You can use any hydraulic bearing you use with a muncie, etc. I tried the RAM one but i always had trouble with leaking and over extending, even though i measured 800 times, and it had the snap ring on it to prevent over extension. It was a very hard pedal too, and i picked the bore master cylinder that ram recommended. Maybe my pedal ratio was off? I'd rather use a slave cylinder against a fork setup, but i used my first NP440 in a pontiac (turned down the bearing retainer) so there is no BOP hydraulic factory setup to borrow parts from. The stock linkage ended up being the ticket.

You can see the original linkage i did for my 71 on this trans above. It looks like it will move my shifter forward and to the passenger side some vs the current rigged 3 spd setup. I will likely go the same route.

I basically used muncie shift ears on the tranny, and hurst mount plate (wallowed out one of the holes to line up on the NP440) and a competition plus shifter for the car. It shouldn't be near the bench seat, so you could use that handle, or another one if you wanted to swap them. I will likely use the A-body gm competition plus again and maybe a truck shifter handle if it is too low.

For the linkage, it's bent weird to clear the crossmember, and the speedo cable, and it's hard to tell, but it has to come out and forward to clear the wide body of the tranny, not just forward to the ears. It could likely be straighter under the truck without the tighter tunnel that my pontiac has.

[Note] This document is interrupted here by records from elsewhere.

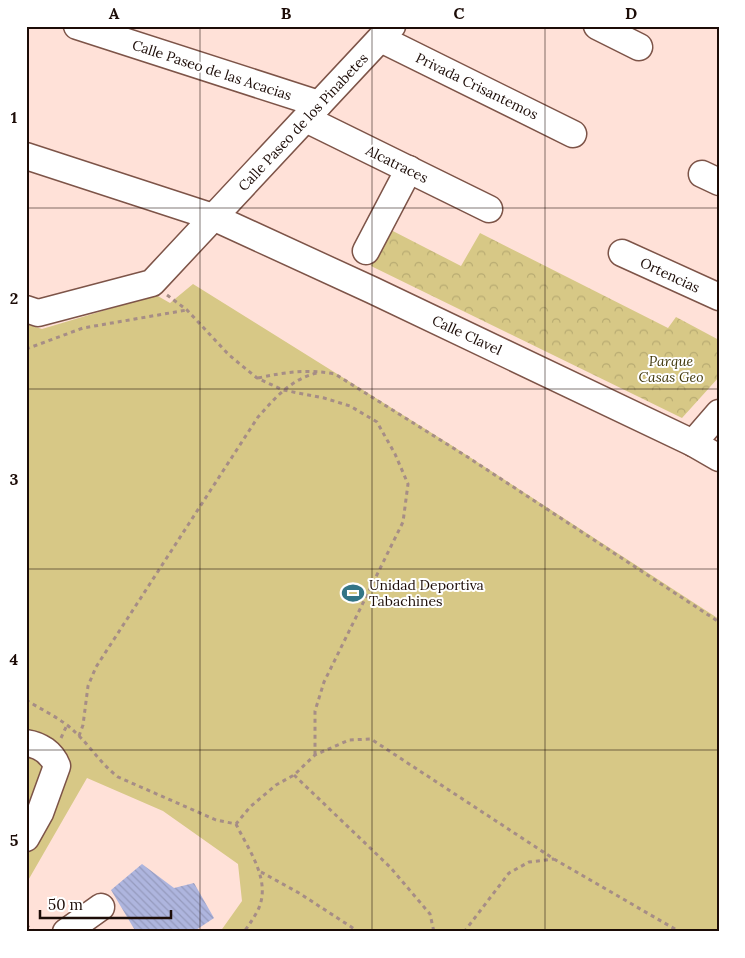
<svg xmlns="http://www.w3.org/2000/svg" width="745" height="958" font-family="Lora,serif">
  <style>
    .park { fill: url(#park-crowns) }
    .pitch { fill: #d7c886 }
    .building { fill: url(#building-back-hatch) }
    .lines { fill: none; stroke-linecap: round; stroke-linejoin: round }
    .minor-casing { stroke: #7d5448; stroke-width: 29 }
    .path { stroke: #a68d86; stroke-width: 3; stroke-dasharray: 4 4; stroke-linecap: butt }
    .minor { stroke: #fff; stroke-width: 26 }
    .grid { fill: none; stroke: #1c0c07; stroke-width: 1; stroke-opacity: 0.55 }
    .labels { text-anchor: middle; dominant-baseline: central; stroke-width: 4; stroke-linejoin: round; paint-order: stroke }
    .street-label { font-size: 14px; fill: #1c0c07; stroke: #fff }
    .park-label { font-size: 14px; font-style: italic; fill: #41380b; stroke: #fff }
    .poi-label { font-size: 14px; fill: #1c0c07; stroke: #fff; text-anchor: start }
    .neatline { fill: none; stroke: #1c0c07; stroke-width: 2 }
    .grid-label { font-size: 16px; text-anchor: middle; font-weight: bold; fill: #1c0c07 }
  </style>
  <defs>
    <pattern id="park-crowns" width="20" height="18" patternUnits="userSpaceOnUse" patternTransform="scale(1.25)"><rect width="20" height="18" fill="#d7c886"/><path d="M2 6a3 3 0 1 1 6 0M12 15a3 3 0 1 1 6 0" fill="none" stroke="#b8ab72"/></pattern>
    <pattern id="building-back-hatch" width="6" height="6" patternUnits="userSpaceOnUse" patternTransform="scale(1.25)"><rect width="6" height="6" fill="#aeb5de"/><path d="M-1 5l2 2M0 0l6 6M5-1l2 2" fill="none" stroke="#959abd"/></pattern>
  </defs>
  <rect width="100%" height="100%" fill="#ffe1d8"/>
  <path class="park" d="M389,229L461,266L480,233L668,328L676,317L719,340V377L682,418L371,266Z"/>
  <path class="pitch" d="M193,284L451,445L719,619V932H220L242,901L238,864L163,811L87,778L26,884V324L42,329L156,295L170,303Z"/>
  <path class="building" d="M142,864L174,888L194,883L214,918L193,932H136L111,890Z"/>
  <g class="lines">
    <g class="minor-casing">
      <g id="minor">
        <path d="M77,26L319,104"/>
        <path d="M597,26L639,47"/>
        <path d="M381,39L573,134"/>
        <path d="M306,119L489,209"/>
        <path d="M26,156L213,217L372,290L693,443L719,458"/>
        <path d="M702,174L719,182"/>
        <path d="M366,251L409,169"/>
        <path d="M622,253L719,297"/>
        <path d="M26,309L38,313L152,283L392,26"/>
        <path d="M693,443L719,413"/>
        <path d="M26,743C40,745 52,753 57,766L40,813L26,838"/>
        <path d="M66,932L101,907"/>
      </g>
    </g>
    <g class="path">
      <path d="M167,295L187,310L229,355L257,378L283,390L324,398L350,406L377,422L395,454L408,484L403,522L324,682L315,711V755"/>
      <path d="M26,349L83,328L187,310"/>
      <path d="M258,378C286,372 307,369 335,374L466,456L719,622"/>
      <path d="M26,700C42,710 62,719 75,732C91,747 101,764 118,777L216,820L236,824L250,807L276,785L294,775L315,755L349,740L371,739L554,859L680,932"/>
      <path d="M79,736L83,725L88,686L96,667L258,417C275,398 291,379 317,373"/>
      <path d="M61,738L67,725"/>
      <path d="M294,775L390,867L430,914L434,932"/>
      <path d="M236,824C249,851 273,882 257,912C253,919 249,925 244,932"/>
      <path d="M261,872L299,893L359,932"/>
      <path d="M26,925L35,932"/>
      <path d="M464,932L509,873L529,862L554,859"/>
    </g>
    <use href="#minor" class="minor"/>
  </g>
  <path class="grid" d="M200,26V932M372,26V932M545,26V932M26,208H719M26,389H719M26,569H719M26,750H719"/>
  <defs>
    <g id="stadium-bare" transform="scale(1.725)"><path d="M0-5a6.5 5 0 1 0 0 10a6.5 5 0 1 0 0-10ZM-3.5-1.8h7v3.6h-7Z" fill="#337586" stroke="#fff" stroke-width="2.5" paint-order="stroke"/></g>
  </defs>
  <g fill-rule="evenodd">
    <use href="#stadium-bare" x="353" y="593"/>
  </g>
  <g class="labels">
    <g class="street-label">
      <text transform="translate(212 70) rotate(18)">Calle Paseo de las Acacias</text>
      <text transform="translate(477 86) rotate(26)">Privada Crisantemos</text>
      <text transform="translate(303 122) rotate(-47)">Calle Paseo de los Pinabetes</text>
      <text transform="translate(397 164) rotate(26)">Alcatraces</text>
      <text transform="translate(670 275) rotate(25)">Ortencias</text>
      <text transform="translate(467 335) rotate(25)">Calle Clavel</text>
    </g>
    <g class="park-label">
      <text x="671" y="361">Parque<tspan x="671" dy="16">Casas Geo</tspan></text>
    </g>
    <g class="poi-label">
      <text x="369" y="585">Unidad Deportiva<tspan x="369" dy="16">Tabachines</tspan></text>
    </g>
  </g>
  <rect width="745" height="958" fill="none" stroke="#ffffff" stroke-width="55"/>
  <path d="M40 910v8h131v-8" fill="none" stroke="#1c0c07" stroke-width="2.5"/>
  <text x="48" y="910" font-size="15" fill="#1c0c07" stroke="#ffffff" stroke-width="4" paint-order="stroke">50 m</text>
  <rect x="28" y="28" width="690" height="902" class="neatline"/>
  <g class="grid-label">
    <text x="114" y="19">A</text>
    <text x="286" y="19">B</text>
    <text x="459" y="19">C</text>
    <text x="631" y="19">D</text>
    <text x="14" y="123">1</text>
    <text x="14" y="304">2</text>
    <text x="14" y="485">3</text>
    <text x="14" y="665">4</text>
    <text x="14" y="846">5</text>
  </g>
</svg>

I used B7 alloy fine thread rod from grainger because it's stronger than normal all thread, and it's fine thread and almost all heim joints are fine thread. Summit had cheap joints. You just have to use small headed bolts on the shifter ears because, with the width of the heims joints and the bolt heads, they could touch. Locktite on all the nuts. You bend the rod as needed on the bench with a jack handle, and screw nuts on it, then cut it, and screw the nuts off of the cut to keep the threads clean.

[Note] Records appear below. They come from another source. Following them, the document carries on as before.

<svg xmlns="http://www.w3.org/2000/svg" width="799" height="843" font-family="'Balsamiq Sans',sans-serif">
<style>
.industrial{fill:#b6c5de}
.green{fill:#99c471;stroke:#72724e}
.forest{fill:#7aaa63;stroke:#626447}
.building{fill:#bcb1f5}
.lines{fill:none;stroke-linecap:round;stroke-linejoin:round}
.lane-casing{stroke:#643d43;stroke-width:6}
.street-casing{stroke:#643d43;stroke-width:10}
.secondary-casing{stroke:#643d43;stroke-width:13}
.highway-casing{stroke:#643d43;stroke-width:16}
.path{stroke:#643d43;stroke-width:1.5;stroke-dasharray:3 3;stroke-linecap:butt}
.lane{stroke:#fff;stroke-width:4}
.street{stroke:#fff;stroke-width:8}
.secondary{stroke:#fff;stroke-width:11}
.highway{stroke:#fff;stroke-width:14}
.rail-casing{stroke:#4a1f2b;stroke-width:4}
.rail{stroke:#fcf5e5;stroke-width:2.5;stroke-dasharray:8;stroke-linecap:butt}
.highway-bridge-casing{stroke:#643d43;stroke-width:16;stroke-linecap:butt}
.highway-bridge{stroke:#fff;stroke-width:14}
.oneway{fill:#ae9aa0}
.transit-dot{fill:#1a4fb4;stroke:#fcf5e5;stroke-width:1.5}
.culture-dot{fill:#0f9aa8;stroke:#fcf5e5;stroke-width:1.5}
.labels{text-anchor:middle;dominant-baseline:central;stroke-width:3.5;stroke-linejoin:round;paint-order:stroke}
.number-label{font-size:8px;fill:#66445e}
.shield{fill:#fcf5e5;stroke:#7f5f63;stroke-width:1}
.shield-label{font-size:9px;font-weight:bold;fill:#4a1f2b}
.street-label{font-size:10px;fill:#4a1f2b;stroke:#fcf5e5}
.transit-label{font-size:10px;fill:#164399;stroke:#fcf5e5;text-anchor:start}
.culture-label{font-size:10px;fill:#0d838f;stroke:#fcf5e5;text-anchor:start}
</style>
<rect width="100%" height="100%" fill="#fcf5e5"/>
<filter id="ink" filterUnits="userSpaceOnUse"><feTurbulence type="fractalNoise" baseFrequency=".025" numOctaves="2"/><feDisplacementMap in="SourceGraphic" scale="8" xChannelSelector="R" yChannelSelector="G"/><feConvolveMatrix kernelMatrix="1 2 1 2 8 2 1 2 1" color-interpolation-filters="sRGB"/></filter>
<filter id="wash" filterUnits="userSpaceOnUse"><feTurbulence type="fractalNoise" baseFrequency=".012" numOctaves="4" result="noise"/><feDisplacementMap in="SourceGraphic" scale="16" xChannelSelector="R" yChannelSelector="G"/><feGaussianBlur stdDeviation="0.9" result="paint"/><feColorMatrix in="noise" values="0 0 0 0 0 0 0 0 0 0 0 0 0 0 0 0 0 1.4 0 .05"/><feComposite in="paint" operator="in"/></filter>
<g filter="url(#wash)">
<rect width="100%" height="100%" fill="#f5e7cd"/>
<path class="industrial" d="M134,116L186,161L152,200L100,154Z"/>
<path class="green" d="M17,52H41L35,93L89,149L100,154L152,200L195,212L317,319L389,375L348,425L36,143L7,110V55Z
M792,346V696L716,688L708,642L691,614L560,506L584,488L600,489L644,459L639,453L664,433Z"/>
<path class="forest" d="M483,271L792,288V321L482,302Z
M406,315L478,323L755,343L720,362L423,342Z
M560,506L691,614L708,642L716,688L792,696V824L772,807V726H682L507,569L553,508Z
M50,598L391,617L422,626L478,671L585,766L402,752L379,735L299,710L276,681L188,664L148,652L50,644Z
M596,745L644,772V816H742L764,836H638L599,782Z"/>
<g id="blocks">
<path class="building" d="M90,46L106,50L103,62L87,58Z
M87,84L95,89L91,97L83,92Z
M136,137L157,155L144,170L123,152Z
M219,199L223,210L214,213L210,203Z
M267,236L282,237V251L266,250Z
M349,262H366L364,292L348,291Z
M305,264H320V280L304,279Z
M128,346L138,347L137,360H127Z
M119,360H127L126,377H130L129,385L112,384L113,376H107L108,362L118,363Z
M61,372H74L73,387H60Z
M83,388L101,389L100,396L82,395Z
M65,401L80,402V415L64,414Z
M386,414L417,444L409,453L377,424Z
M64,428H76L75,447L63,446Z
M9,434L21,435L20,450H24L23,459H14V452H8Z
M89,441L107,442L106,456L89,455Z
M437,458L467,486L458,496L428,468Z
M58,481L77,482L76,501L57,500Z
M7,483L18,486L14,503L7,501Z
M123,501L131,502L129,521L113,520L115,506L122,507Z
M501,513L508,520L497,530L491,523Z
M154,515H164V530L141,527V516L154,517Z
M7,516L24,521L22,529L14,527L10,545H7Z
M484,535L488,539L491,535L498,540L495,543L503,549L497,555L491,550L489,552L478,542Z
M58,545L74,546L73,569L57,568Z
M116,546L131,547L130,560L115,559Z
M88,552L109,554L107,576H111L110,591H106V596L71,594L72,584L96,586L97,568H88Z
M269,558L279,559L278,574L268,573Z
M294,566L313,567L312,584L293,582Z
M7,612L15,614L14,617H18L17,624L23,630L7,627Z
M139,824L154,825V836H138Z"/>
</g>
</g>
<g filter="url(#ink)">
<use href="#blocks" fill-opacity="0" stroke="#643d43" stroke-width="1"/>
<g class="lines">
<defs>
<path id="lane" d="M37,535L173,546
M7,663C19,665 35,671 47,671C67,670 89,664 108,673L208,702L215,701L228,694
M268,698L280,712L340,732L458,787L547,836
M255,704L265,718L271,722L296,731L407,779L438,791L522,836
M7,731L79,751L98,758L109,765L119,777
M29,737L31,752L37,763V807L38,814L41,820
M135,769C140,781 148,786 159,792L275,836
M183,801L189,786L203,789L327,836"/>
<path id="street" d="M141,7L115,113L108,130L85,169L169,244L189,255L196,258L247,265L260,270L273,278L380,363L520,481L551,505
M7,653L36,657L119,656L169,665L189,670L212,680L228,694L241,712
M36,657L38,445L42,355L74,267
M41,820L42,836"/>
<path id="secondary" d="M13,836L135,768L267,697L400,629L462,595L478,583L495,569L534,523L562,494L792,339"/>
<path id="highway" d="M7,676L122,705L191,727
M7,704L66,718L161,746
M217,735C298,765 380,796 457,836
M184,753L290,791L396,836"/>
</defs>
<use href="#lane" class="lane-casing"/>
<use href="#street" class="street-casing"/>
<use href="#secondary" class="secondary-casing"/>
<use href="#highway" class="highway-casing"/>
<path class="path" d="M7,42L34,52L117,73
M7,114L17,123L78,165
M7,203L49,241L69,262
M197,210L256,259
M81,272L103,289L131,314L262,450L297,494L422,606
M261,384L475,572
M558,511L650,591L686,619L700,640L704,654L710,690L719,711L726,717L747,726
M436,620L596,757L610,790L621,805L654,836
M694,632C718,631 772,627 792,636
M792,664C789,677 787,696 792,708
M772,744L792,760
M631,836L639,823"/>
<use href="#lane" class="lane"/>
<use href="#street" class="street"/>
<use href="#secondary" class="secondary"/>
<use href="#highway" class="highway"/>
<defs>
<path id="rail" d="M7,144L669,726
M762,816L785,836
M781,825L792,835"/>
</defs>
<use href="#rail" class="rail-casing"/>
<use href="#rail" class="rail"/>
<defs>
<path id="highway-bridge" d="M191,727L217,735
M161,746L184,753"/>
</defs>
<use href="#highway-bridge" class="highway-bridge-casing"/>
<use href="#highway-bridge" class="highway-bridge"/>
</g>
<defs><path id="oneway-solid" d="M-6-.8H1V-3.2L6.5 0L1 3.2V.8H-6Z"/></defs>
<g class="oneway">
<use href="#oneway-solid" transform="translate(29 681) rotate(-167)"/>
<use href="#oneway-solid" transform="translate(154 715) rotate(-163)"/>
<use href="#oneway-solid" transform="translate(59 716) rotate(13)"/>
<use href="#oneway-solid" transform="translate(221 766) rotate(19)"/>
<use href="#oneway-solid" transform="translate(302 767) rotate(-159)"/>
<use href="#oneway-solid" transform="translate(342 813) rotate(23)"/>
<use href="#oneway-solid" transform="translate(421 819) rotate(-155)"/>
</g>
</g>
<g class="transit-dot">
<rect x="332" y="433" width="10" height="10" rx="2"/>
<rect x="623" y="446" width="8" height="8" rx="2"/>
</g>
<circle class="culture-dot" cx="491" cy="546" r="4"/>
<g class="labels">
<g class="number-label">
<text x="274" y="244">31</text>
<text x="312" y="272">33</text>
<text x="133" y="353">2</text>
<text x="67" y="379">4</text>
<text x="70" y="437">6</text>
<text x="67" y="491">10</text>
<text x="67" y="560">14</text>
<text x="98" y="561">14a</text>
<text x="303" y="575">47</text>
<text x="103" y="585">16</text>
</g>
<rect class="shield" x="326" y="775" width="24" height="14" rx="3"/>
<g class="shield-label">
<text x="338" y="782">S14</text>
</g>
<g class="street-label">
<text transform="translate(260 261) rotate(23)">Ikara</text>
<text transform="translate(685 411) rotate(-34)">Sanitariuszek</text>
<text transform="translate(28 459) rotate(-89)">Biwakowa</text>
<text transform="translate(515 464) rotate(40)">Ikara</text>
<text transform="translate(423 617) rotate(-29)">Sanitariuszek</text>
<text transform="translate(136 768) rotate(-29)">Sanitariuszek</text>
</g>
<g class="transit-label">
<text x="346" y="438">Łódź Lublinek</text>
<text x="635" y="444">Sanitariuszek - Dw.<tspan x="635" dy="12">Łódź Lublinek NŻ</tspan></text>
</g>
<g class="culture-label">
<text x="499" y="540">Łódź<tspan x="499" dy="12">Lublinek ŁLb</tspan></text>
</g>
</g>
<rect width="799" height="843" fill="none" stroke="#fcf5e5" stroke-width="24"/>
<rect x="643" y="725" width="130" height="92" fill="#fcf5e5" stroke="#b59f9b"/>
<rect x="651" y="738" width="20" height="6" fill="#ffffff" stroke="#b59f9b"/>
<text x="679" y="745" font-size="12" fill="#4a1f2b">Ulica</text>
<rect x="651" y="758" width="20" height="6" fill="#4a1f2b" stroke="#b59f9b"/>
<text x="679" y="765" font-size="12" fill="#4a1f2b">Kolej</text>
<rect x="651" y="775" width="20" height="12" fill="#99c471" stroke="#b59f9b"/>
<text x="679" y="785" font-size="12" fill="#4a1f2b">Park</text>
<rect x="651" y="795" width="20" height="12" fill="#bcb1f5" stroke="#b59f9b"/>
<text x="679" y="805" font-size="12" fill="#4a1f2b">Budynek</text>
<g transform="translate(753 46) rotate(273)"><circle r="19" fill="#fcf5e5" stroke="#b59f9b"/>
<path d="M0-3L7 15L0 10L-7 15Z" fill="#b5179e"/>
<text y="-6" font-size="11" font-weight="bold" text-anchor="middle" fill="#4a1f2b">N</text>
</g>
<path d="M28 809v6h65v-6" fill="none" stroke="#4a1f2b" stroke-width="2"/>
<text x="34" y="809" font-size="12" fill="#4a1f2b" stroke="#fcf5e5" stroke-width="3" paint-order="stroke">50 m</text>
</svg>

You could just make rods with just about anything if you want the stock style non-heim linkage, but i had poor luck with that. While this is very bulky looking, there is ZERO play, should last forever, very sturdy and ZERO shifter slop.

On the shifter end, you could use probably plain rod ends instead of heim joints, as they really don't need to swivel. The linkage is so stiff, i'd still use heim joints on the shift ear ends, as when they move and the geometry changes, the swiveling of the ball in the joint keeps it from binding as the original alignment is slightly different. The heim joints just act as really nice error corrector in the linkage, as you're moving in 3 dimensions with this linkage and the shifter mounted to the tailshaft.

Near as i can tell, the original truck shifter was like 4 inches from the tailshaft, and you shifted with straight rods, they wouldn't have a binding issue without swivel joints because they're only moving in 2 dimensions.

The integrated reverse switch is nice, as the column doesn't move when you shift anymore (on my 71 the column moves because of backdrive linkage, from the factory, but i was missing the reverse switch and wiring on the column, so when i re-wired the car, the reverse switch in the tranny came in handy) Summit has the weatherpak connectors used on the reverse light switch so you can wire right into it with no splices.